Parsnip Wine No. 3 ~ Take seven and one-half pounds of sliced parsnips, and boil until quite soft in two and one-half gallons of water; squeeze the liquor well out of them, run it through a sieve, and add three pounds of coarse lump sugar to every gallon of liquor. Boil the whole for three-quarters of an hour. When it is nearly cold, add a little yeast on toast. Let it remain in a tub for ten days, stirring it from the bottom every day, then put it into a cask for a year. As it works over, fill it up every day.

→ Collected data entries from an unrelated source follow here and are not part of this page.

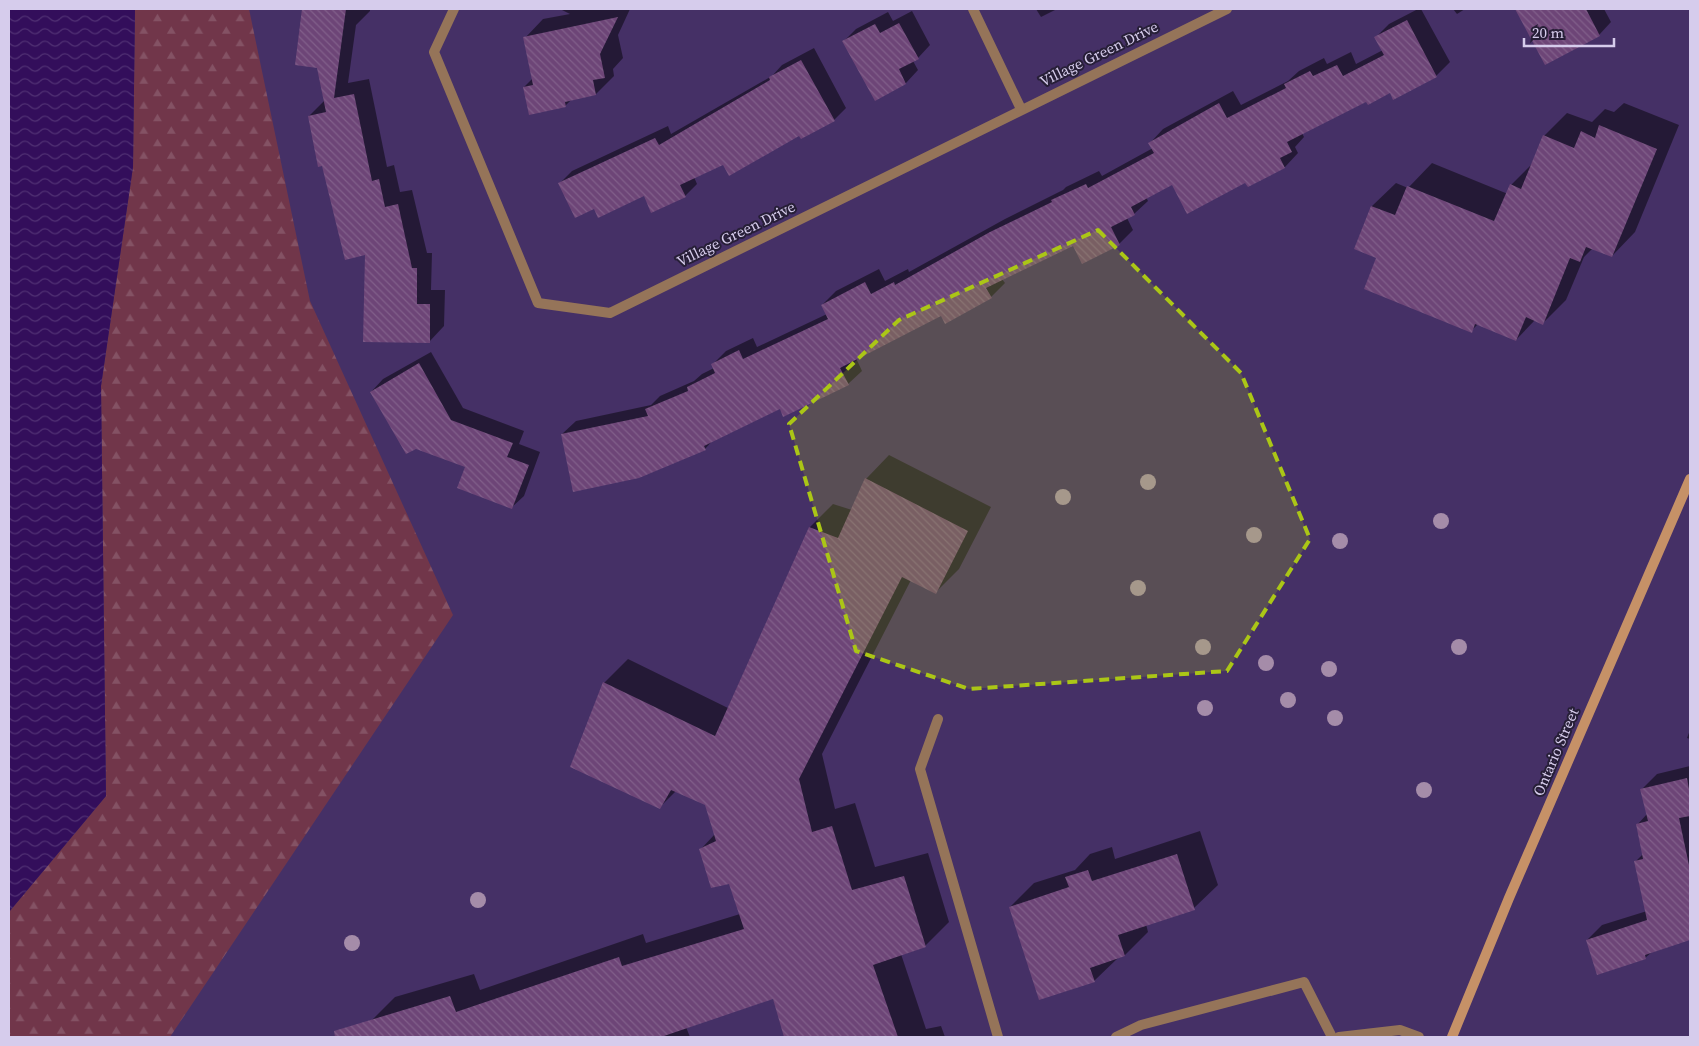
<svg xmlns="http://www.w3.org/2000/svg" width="1699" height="1046" viewBox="0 0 1699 1046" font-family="'Source Serif 4',serif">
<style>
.forest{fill:url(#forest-firs)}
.water{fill:url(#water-waves)}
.shadow{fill:#0007}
.building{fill:url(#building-back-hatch)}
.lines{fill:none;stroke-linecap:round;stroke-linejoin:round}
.lane{stroke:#957459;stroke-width:10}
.street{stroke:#957459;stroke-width:10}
.secondary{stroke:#c69167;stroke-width:10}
.tree{fill:#a58ca9}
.marked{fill:#abc616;fill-opacity:0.2;stroke:#abc616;stroke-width:4;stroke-dasharray:10 6;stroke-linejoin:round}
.labels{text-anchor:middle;stroke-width:4;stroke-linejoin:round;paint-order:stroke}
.street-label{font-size:15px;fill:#d6ccec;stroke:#271f37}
</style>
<defs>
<pattern id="forest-firs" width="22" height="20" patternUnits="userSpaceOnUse" patternTransform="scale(1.25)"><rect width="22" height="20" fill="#71364a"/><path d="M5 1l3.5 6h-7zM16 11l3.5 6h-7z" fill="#845264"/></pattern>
<pattern id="water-waves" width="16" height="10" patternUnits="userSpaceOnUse" patternTransform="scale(1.25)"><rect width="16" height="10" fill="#330e5b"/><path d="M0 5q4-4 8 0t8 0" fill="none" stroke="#503073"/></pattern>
<pattern id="building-back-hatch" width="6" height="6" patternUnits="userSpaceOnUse" patternTransform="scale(1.25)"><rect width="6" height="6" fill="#6d4577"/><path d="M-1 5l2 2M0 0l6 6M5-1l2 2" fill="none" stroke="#815f8a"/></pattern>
</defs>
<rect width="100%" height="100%" fill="#453066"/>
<path class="forest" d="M 135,9 L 249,9 L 310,301 L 453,615 L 170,1037 L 9,1037 L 9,912 L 106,796 L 101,386 L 133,167 Z"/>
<path class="water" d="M 9,9 L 135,9 L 133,167 L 101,386 L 106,796 L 9,912 Z"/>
<g class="shadow">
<path d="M 304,9 L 370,9 L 370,11 L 356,25 L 348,83 L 369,79 L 387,167 L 394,165 L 400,192 L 412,190 L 427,253 L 432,253 L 431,290 L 445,290 L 444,326 L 429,342 L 366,254 L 323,164 L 309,116 L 324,101 L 318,67 L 296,64 Z"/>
<path d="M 560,9 L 630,9 L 618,35 L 623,58 L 613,69 L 614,76 L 596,94 L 572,99 L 565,106 L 524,87 L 533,78 L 525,38 L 543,19 L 570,14 Z"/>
<path d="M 1036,9 L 1057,9 L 1041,17 Z"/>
<path d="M 1418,9 L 1421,9 L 1450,62 L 1436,76 L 1394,98 L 1390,92 L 1367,101 L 1302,133 L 1304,137 L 1295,147 L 1298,153 L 1285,167 L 1248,186 L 1246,181 L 1172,183 L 1146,197 L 1148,201 L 1134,214 L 1127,218 L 1133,230 L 1119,244 L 1074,244 L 1002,279 L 1005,283 L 991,297 L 942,314 L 856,358 L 862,371 L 848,384 L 780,407 L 713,440 L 705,449 L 562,434 L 576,421 L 651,405 L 660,396 L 694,381 L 702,374 L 714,368 L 712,365 L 726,351 L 753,338 L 757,347 L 827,314 L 822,305 L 836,291 L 879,269 L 885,281 L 908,269 L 909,272 L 1005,219 L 1063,190 L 1066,187 L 1099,171 L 1102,176 L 1153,148 L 1150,143 L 1163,129 L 1233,91 L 1241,105 L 1288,81 L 1299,71 L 1324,58 L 1327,64 L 1351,52 L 1356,64 L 1383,50 L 1376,37 L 1389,24 Z"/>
<path d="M 1453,9 L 1465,9 L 1457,14 Z"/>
<path d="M 1517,9 L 1604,9 L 1611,22 L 1599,35 L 1545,63 Z"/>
<path d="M 912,11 L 930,45 L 918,58 L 913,61 L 918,70 L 906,83 L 875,99 L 844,41 L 856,29 L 888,12 L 893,21 Z"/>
<path d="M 814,48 L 846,108 L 834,120 L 723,164 L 694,177 L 697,184 L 685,196 L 645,194 L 595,207 L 560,183 L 572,171 L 668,126 L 671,134 L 772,76 L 782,65 Z"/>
<path d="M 1624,103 L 1679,125 L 1635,232 L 1612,256 L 1593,248 L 1584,257 L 1566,300 L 1543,323 L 1535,320 L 1516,340 L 1478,324 L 1471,331 L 1378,258 L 1355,248 L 1372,206 L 1396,183 L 1408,188 L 1432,163 L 1508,194 L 1511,185 L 1532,164 L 1544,136 L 1567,113 L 1592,122 L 1605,109 L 1614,112 Z"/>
<path d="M 431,352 L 463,408 L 524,431 L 519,444 L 540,452 L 524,496 L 511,508 L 466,466 L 371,392 L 383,379 Z"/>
<path d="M 889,455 L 991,507 L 959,569 L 936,592 L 911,580 L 822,754 L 835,809 L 855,803 L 875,867 L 928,853 L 949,922 L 925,946 L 901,954 L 926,1029 L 941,1026 L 945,1037 L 786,1037 L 773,998 L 686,1027 L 690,1037 L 362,1037 L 371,1021 L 395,997 L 474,974 L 480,990 L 643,934 L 646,943 L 740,914 L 730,883 L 700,850 L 715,834 L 706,804 L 676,791 L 660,807 L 604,683 L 628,659 L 728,708 L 810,527 L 833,504 L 852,510 L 866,479 Z"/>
<path d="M 1690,730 L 1690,739 L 1687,738 Z"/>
<path d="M 1690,766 L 1690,925 L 1680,928 L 1645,958 L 1587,940 L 1602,925 L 1647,911 L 1636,861 L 1643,854 L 1637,825 L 1647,814 L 1642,789 L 1657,774 Z"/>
<path d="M 1200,831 L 1218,885 L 1194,908 L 1146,924 L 1148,932 L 1125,955 L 1119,957 L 1094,981 L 1010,907 L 1034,883 L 1075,870 L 1090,854 L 1112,847 L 1115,859 Z"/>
</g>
<g class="building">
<path d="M 302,9 L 346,9 L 334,98 L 354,94 L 372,181 L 379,179 L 385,207 L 398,204 L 412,268 L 417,268 L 417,304 L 430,304 L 430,343 L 363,342 L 365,255 L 345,260 L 322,166 L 318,167 L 308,116 L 326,112 L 317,68 L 295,65 Z"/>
<path d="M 1515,9 L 1586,9 L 1600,36 L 1545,65 Z"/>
<path d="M 618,17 L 600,54 L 605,78 L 593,80 L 596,95 L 565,102 L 566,107 L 529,115 L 523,87 L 533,85 L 523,37 Z"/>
<path d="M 1407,20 L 1437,77 L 1393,100 L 1390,93 L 1368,105 L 1366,102 L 1287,142 L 1292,152 L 1280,158 L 1285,168 L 1248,187 L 1245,183 L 1187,214 L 1172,185 L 1131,207 L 1135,215 L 1111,227 L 1120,245 L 1082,264 L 1073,246 L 986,288 L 992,298 L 945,324 L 941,316 L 840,368 L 849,385 L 783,417 L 780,409 L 704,446 L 706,450 L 639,478 L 573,492 L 561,434 L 648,416 L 645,409 L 688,391 L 687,387 L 715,373 L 711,364 L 739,350 L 743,359 L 828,319 L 821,305 L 865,282 L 871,294 L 894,282 L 895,285 L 990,232 L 1052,202 L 1051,200 L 1086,184 L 1088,188 L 1154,153 L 1148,143 L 1219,103 L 1227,118 L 1286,88 L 1284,84 L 1310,71 L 1313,76 L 1337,65 L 1343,76 L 1384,55 L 1374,37 Z"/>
<path d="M 899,23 L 919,59 L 899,69 L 906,84 L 875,101 L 842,41 L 875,24 L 880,33 Z"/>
<path d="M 801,60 L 835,121 L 801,139 L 799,136 L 729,176 L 723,165 L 680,185 L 686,197 L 651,213 L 644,196 L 598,218 L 594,209 L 575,218 L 558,183 L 655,138 L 659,145 L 770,80 L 769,77 Z"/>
<path d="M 1599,125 L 1657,149 L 1612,257 L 1586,247 L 1580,262 L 1570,258 L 1543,325 L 1526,317 L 1516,341 L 1475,324 L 1472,333 L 1364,289 L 1376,258 L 1354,249 L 1371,206 L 1395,215 L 1407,186 L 1494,221 L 1510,184 L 1521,189 L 1543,135 L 1574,148 L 1581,131 L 1595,138 Z"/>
<path d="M 419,363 L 451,420 L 513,443 L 507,457 L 529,465 L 512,509 L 457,488 L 465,467 L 416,449 L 406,454 L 370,392 Z"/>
<path d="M 865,478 L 968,531 L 936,594 L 902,577 L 799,779 L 812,832 L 832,826 L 852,890 L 904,876 L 926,947 L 873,965 L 898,1037 L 784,1037 L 773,999 L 661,1037 L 335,1037 L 334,1031 L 450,996 L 456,1012 L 619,957 L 622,966 L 744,929 L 729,884 L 711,888 L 699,849 L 716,841 L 705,805 L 671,790 L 660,809 L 570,767 L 603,682 L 715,736 L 809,527 L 838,538 Z"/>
<path d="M 1687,778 L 1690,795 L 1690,816 L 1679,818 L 1690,870 L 1690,940 L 1645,955 L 1646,959 L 1597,975 L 1586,940 L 1647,920 L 1634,861 L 1643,859 L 1636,824 L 1648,821 L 1640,789 Z"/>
<path d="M 1177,854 L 1195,910 L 1118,935 L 1125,956 L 1090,968 L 1095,982 L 1039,1000 L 1009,907 L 1069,887 L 1065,877 L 1088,870 L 1092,881 Z"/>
</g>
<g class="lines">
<g class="lane">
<path d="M 938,719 L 920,769 L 998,1037"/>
<path d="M 1116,1037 L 1141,1025 L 1304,982 L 1332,1037"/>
<path d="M 1339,1037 L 1400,1030 L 1419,1037"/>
</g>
<g class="street">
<path d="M 454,9 L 434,52 L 538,303 L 610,313 L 1227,9"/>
<path d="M 973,9 L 1021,109"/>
</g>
<path class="secondary" d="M 1452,1037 L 1509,898 L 1690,479"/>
</g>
<g class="tree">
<circle cx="1148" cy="482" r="8"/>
<circle cx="1063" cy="497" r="8"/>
<circle cx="1441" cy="521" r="8"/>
<circle cx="1254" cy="535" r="8"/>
<circle cx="1340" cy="541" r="8"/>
<circle cx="1138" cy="588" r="8"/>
<circle cx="1203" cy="647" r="8"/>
<circle cx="1459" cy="647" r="8"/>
<circle cx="1266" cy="663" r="8"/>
<circle cx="1329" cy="669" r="8"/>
<circle cx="1288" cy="700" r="8"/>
<circle cx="1205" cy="708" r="8"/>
<circle cx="1335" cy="718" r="8"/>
<circle cx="1424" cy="790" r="8"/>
<circle cx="478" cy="900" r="8"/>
<circle cx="352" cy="943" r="8"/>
</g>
<path class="marked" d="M 1098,230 L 1241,373 L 1310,539 L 1227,671 L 969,689 L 856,651 L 789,424 L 899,320 Z"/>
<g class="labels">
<g class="street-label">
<text transform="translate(1099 54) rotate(-26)" y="5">Village Green Drive</text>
<text transform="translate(736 234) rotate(-26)" y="5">Village Green Drive</text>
<text transform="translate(1556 752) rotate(-67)" y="5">Ontario Street</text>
</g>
</g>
<rect width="1699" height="1046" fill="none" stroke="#d6ccec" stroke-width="20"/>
<path d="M1524 38v8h90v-8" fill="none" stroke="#d6ccec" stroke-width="2.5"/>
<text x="1532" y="38" font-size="15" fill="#d6ccec" stroke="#271f37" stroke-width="4" paint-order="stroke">20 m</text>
</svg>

More Homemade Country Wine Recipes
Jonathan Timmer
Why would you write a recipe for something that wasn’t finished?
Ashley Adamant
Ha…because often things I make take years to complete, and I’m writing more about the process. This one though, I made about 2 years ago and it is finished now, including bottle aging…I just never got around to updating the article. It’s delicious, though quite sweet.
Tori
I love the recipe and your blog. Thank you for taking the time in your busy family life to share your treasures recipes. Thank you!
Administrator
You’re very welcome! So glad that you’re enjoying them.
Laura
Some country wine recipes move the wine interested a second demijohn to condition – have you had any problems leaving it in the first demijohn with the sediment?
Administrator
The wine should be racked into a secondary fermentation vessel after 7 to 10 days of fermentation leaving behind any sediment. Otherwise, you can have some off-flavors from the sediment.
Laura
Thanks, I did rack off after the primary fermentation but there’s a small amount of sediment which formed as the wine cleared over the following weeks.
Administrator
Ok, that makes sense. You can always rack it again if you wish to get rid of the remaining sediment.
MoreInfoNeeded
No clues as to ratio of parsnips to lemons, raisins and sugar. Luckily there are some parsnip wibe recipes under this one on the site so if I try this I will try one of them.
Administrator
If you scroll to the bottom of the post you should see a recipe card with the exact measurements.
Benedict Brown
Thanks for your lovely website. It is full of fascinating things that I won’t have the time to try but will dream of doing so.
I just came across parsnip wine in Dylan Thomas’s “A Child’s Christmas in Wales” and had to look it up. I will give it a mention in my Christmas book that I’ve just started writing.
Administrator
That’s wonderful. We’re so glad you’re enjoying the blog and hope that one day you will even try a few things.